I have sensors (pyranometers that consist of thermopiles and measure sun irradiation) that ouput a low voltage signal so I need to amplify them using an instrumentation amplifier.
I have chosen the AD8237 for this task: Datasheet
I'm using a gain of 100 to amplify the initial low voltage signal (ranging 0-20mV) to 0-2V range.
I'm then feeding the amplified signal to the ADC (MCP3422): Datasheet
My sensor values change very slowly and I will read out the digitized ADC values only once every second, so speed is not important in my case.
Now as pointed out in the accepted answer in this question I need a filter between the IN-Amp and the ADC to filter the noise.
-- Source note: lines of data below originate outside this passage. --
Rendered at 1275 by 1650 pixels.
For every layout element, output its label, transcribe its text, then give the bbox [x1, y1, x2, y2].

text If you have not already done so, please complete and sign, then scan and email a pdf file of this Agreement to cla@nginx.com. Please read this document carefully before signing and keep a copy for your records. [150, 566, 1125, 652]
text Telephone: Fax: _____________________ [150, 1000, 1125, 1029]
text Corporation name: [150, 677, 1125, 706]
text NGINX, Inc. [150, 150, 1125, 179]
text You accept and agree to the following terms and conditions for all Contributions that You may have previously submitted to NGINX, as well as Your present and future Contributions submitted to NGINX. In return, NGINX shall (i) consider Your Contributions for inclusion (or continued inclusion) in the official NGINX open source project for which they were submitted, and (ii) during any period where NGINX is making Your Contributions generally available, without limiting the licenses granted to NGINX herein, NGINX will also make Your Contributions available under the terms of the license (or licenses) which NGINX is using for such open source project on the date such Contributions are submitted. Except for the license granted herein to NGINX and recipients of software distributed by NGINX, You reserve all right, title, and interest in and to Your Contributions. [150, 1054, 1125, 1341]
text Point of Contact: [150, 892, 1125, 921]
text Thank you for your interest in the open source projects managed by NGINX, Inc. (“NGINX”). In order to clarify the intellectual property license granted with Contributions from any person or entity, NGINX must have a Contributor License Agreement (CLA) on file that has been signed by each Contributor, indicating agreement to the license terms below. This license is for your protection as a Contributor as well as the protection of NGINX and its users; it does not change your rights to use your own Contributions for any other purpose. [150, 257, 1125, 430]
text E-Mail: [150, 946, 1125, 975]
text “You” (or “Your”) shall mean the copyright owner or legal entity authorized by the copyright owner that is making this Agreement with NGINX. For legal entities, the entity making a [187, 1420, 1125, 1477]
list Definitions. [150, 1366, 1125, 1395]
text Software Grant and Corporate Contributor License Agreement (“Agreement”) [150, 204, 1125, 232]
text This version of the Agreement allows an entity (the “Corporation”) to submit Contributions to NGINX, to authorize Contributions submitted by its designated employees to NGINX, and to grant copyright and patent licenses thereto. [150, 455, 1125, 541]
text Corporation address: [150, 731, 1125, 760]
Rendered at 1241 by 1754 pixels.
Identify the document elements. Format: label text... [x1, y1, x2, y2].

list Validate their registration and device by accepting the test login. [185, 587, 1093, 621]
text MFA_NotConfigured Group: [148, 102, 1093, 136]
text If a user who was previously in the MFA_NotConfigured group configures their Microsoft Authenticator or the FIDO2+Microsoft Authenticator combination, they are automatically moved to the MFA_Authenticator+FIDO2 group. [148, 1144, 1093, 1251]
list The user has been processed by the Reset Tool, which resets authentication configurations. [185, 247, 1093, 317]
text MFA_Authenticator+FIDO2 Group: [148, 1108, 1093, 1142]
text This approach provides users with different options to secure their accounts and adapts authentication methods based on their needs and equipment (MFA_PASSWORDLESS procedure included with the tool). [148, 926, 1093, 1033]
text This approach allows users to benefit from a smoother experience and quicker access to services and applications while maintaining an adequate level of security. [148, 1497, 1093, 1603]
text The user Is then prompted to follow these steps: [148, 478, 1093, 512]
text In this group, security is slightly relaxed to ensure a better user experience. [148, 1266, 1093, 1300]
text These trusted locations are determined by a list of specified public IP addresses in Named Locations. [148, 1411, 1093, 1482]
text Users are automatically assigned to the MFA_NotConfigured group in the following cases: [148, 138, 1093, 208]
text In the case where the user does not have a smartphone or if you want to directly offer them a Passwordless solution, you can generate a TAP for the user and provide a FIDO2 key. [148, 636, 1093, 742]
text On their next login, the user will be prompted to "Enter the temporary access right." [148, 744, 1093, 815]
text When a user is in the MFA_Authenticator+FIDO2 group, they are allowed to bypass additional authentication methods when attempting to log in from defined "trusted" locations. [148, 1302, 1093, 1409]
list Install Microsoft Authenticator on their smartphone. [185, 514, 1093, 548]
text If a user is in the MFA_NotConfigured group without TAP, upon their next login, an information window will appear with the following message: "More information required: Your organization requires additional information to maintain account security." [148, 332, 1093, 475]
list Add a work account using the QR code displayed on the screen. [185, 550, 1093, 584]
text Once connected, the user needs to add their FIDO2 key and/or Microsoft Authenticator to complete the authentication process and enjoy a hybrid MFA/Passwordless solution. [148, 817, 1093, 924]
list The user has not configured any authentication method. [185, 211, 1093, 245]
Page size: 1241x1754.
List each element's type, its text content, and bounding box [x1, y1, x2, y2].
In many ADC-datasheets a simple passive RC-filter is suggested between the INA and ADC. I did quite some research and I still have some questions that confuse me and I hope you can help me with:
I figured that a first order RC filter does not meet my requirements so I cascaded multiple RC stages:
- Can I do that?
- What would be the disadvantages using the proposed filter?
- Capacitor values like 47µF or even 100µF give me a even better response (stronger attenuation,) would that have a negative impact on my signal or the ADC?
I guess resistor values should not be further increased to prevent voltage drop on my signal.
The filter response seems very promising:
Signals at 10Hz already attenuated by ~50% and at 25Hz already by ~90%. As I only care about the DC signal I guess that response should be fine (also 50-60Hz range is covered strongly by the filter.)
Resistors create voltage drops so how would these three cascaded resistors affect my amplified signal (thus my digitized value calculated by the ADC?)
Ohms law should apply, but I do not know the current... Any clarification on this is highly appreciated.
Regarding speed/time constants:
As my data acquisition (readout ADC once per second) and change in sensor value is very slow, do I need to keep an eye on the speed/time constant of this filter?
As many datasheets suggest an RC filter stage this approach should not be too far off.